Exercise directions:
Every line holding the word "Porronet" should be copied from the material.

☆ ☆ ☆ ☆ ☆ ☆ ☆

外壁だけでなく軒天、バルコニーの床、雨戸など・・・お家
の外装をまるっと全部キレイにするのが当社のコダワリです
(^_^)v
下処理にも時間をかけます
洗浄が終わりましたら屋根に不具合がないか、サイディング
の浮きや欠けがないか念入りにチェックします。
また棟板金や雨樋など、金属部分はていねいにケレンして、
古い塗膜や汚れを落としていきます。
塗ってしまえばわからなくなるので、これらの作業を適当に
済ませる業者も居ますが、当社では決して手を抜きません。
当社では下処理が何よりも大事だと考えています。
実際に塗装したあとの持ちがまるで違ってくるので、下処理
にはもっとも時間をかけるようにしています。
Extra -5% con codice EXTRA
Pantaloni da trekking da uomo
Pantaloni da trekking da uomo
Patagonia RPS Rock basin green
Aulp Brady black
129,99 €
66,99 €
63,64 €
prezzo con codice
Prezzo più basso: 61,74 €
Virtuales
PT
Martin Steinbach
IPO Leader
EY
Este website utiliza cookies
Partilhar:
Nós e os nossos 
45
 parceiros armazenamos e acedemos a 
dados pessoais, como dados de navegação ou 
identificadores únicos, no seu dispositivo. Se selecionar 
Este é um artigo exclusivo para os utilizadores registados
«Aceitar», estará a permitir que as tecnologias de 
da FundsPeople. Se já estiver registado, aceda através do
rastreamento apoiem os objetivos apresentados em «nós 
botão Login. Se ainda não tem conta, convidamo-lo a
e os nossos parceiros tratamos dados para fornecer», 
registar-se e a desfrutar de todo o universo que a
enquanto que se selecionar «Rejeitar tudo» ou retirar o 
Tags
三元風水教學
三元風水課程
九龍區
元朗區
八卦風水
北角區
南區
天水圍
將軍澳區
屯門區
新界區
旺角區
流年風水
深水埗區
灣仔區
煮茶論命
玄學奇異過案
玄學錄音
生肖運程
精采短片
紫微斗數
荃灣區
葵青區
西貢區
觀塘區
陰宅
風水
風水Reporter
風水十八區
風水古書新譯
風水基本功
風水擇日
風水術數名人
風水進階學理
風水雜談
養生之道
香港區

☆ ☆ ☆ ☆ ☆ ☆ ☆

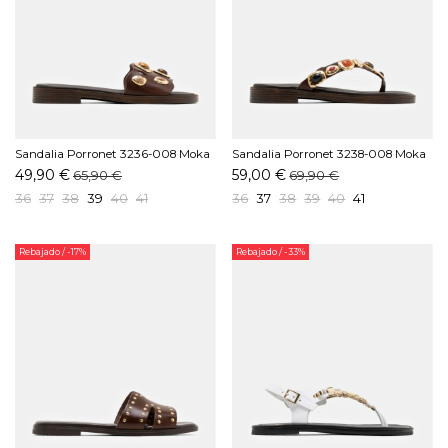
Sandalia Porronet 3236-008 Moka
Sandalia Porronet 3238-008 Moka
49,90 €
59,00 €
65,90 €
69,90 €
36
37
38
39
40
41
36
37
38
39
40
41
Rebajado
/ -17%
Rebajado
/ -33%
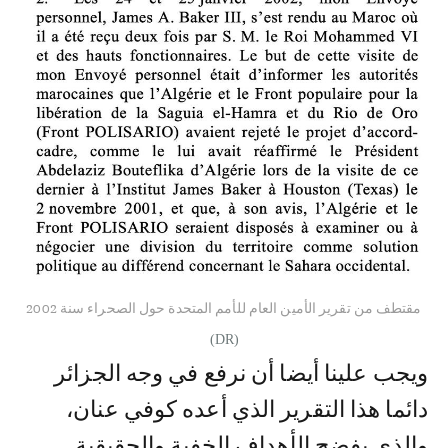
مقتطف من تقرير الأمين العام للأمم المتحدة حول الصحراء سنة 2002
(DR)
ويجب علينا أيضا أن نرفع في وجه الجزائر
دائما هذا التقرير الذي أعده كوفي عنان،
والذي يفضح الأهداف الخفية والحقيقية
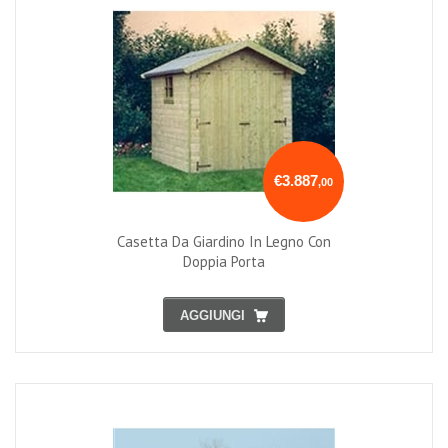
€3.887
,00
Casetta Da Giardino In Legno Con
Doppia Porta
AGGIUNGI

☆ ☆ ☆ ☆ ☆ ☆ ☆

Response to this task:
Sandalia Porronet 3236-008 Moka
Sandalia Porronet 3238-008 Moka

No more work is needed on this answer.